*Data under study*.
-- Opening Marker --

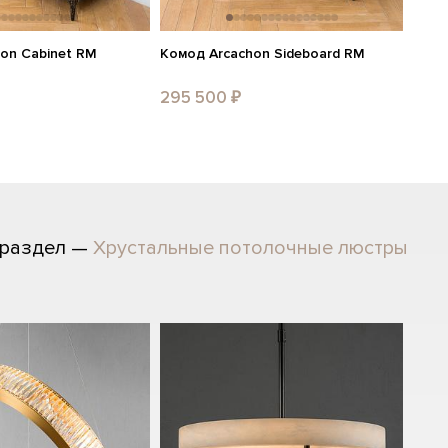
on Cabinet RM
Комод Arcachon Sideboard RM
295 500 ₽
 раздел —
Хрустальные потолочные люстры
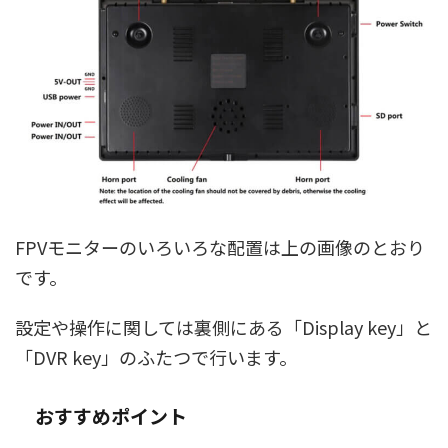
FPVモニターのいろいろな配置は上の画像のとおり
です。
設定や操作に関しては裏側にある「Display key」と
「DVR key」のふたつで行います。
おすすめポイント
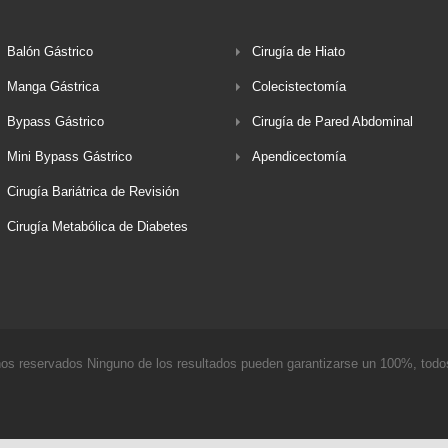
Balón Gástrico
Cirugía de Hiato
Manga Gástrica
Colecistectomía
Bypass Gástrico
Cirugía de Pared Abdominal
Mini Bypass Gástrico
Apendicectomía
Cirugía Bariátrica de Revisión
Cirugía Metabólica de Diabetes
hos reservados Ninguno de los resultados pueden garantizarse un 100%, todos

-- Closing Marker --

*Task description*.
Transcribe the text of all the lines above character for character, and leave the pictures out of your answer.

*Written answer*.
on Cabinet RM
Комод Arcachon Sideboard RM
295 500 ₽
 раздел —
Хрустальные потолочные люстры
FPVモニターのいろいろな配置は上の画像のとおり
です。
設定や操作に関しては裏側にある「Display key」と
「DVR key」のふたつで行います。
おすすめポイント
Balón Gástrico
Cirugía de Hiato
Manga Gástrica
Colecistectomía
Bypass Gástrico
Cirugía de Pared Abdominal
Mini Bypass Gástrico
Apendicectomía
Cirugía Bariátrica de Revisión
Cirugía Metabólica de Diabetes
hos reservados Ninguno de los resultados pueden garantizarse un 100%, todos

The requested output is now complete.